Per 1 januari treedt, in tegenstelling tot het eerdere voornemen, de mogelijkheid tot gemeentelijke maatwerkregels voor energie- en milieuprestatie bij nieuwbouw niet in werking. Dit betekent dat gemeenten geen hogere eisen aan deze onderdelen mogen stellen dan het Besluit bouwwerken Leefomgeving (Bbl) voorschrijft. Wanneer gemeenten uiteenlopende eisen stellen bij bouwprojecten komen industrialisatie en betaalbaarheid van de woningbouw in de knel. Dit is 1 van de 2 maatregelen om dit tegen te gaan.
Met opdrachtgevers die lokaal verder willen gaan dan de minimumeisen in het Bbl, waaronder gemeenten en diverse bouwende en ontwikkelende partijen, wordt gewerkt aan een eenduidige en gestandaardiseerde manier van uitvragen gericht op verduurzaming van de woningbouw. Tegelijkertijd wordt daarmee kennis en ervaring opgedaan over welke toekomstige aanscherpingen in de regelgeving reëel zijn.
Overige aanscherpingen
Daarnaast gelden vanaf 1 juli nieuwe eisen voor doorvalbeveiliging, wijzigen eisen aan ventilatie voor horeca en worden gebruikseisen van vluchtroutes in woongebouwen verduidelijkt.
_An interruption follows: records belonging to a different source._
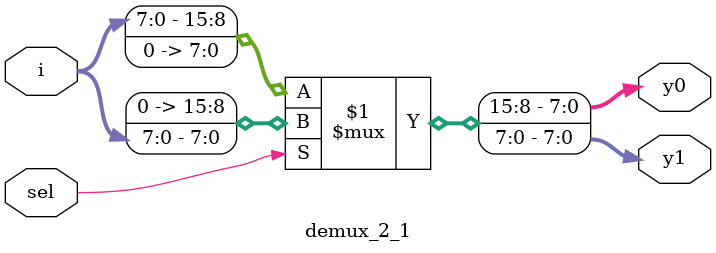
<source format=v>
module demux_2_1(
 input sel,
  input [7:0]i,
  output [7:0]y0, y1);
 
  assign {y0,y1} = sel?{8'b0,i}: {i,8'b0};
endmodule

</source>
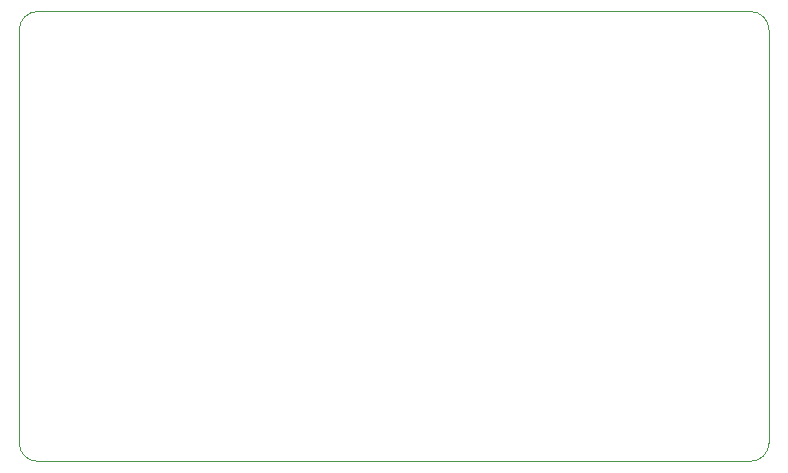
<source format=gm1>
G04 #@! TF.GenerationSoftware,KiCad,Pcbnew,(5.1.9)-1*
G04 #@! TF.CreationDate,2021-05-27T00:57:22-06:00*
G04 #@! TF.ProjectId,cga_proto_boards_top,6367615f-7072-46f7-946f-5f626f617264,rev?*
G04 #@! TF.SameCoordinates,Original*
G04 #@! TF.FileFunction,Profile,NP*
%FSLAX46Y46*%
G04 Gerber Fmt 4.6, Leading zero omitted, Abs format (unit mm)*
G04 Created by KiCad (PCBNEW (5.1.9)-1) date 2021-05-27 00:57:22*
%MOMM*%
%LPD*%
G01*
G04 APERTURE LIST*
G04 #@! TA.AperFunction,Profile*
%ADD10C,0.050000*%
G04 #@! TD*
G04 APERTURE END LIST*
D10*
X77787500Y-88106250D02*
G75*
G02*
X76200000Y-89693750I-1587500J0D01*
G01*
X15875000Y-89693750D02*
G75*
G02*
X14287500Y-88106250I0J1587500D01*
G01*
X14287500Y-53181250D02*
G75*
G02*
X15875000Y-51593750I1587500J0D01*
G01*
X76200000Y-51593750D02*
G75*
G02*
X77787500Y-53181250I0J-1587500D01*
G01*
X14287500Y-88106250D02*
X14287500Y-53181250D01*
X76200000Y-89693750D02*
X15875000Y-89693750D01*
X77787500Y-53181250D02*
X77787500Y-88106250D01*
X15875000Y-51593750D02*
X76200000Y-51593750D01*
M02*

</source>
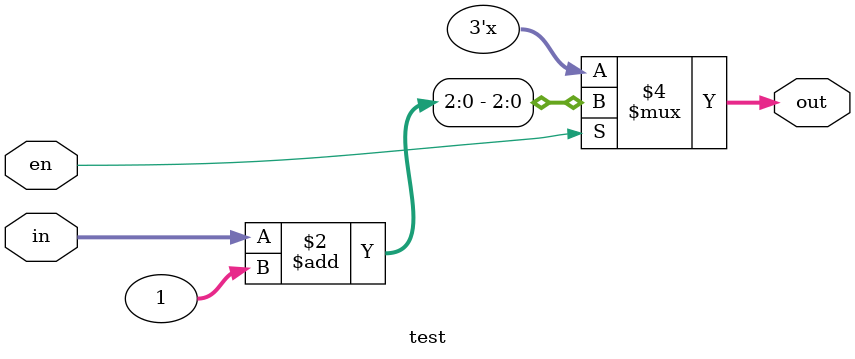
<source format=v>
module test(en, in, out);
input en;
input [1:0] in;
output reg [2:0] out;

always @ (en or in)
	if(en)
		out = in + 1;
endmodule		

</source>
Voor het verbod op loden leidingen in bestaande huurwoningen en kindlocaties, maar ook de aanscherping van brandveiligheidseisen voor gevels van nieuwe hoge gebouwen, moeten nog bepalingsmethoden worden opgesteld en opgenomen in de Omgevingsregeling. Deze eisen zullen daardoor naar verwachting op 1 januari 2026 in werking treden.
Het Besluit tot wijziging van het Besluit bouwwerken leefomgeving is gepubliceerd in het Staatsblad.